Month: January 2015

096 Circular Motion: Circling Nuts

So, is the required centripetal force larger for large radius or small radius?

Careful, you better not use F=mv2/r, since the tangential speed is different for nuts at different radius for this scenario. So it is not clear whether smaller r (and smaller v) requires larger (or smaller) F.

Use F=mrω2  instead, since in this scenario, all the nuts have the same angular velocity ω. Then it becomes clear that at the same ω, the outer nuts doing circular motion with a larger r require a larger centripetal force compared to the inner nuts. Outer nuts skid first.

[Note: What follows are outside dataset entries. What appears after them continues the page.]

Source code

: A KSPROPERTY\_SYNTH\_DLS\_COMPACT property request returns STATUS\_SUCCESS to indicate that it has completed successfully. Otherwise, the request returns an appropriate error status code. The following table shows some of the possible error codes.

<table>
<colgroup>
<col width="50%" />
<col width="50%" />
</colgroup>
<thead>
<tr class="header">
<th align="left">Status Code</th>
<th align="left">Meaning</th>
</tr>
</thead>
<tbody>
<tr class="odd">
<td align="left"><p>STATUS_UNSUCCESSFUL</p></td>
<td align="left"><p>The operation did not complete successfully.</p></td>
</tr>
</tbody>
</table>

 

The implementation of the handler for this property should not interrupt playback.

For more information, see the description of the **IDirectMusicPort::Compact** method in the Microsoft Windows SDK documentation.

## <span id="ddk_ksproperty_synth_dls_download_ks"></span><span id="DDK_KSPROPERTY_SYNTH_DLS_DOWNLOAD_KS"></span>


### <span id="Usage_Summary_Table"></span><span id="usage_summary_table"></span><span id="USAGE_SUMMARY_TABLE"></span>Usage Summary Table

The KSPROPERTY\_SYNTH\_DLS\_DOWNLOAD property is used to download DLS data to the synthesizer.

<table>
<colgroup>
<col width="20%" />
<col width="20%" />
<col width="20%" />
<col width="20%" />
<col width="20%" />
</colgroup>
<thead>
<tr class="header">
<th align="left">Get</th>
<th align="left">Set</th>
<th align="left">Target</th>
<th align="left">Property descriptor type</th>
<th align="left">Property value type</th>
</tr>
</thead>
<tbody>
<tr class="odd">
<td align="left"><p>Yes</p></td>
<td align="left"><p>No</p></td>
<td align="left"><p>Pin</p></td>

In fact, if one is situated right at the middle, no centripetal force is required at all. This explains why the bean at the middle had the last laugh.

095 Atmospheric Pressure Mat

At 101 kPa, there is (0.30 x 0.30 x 101,000) = 9090 N, or about 900 kg worth of weight pressing down on the 30 cm by 30 cm pad. Because there is about 900 kg of air sitting on top of the pad!

But of course, we can’t expect the pad to lift 900 kg. Two reasons: (1) It is NOT a total vacuum under the pad. So the net downward force would be much less. (2) The pad itself (the rubber, handle knob, etc) would have been pulled apart long before that.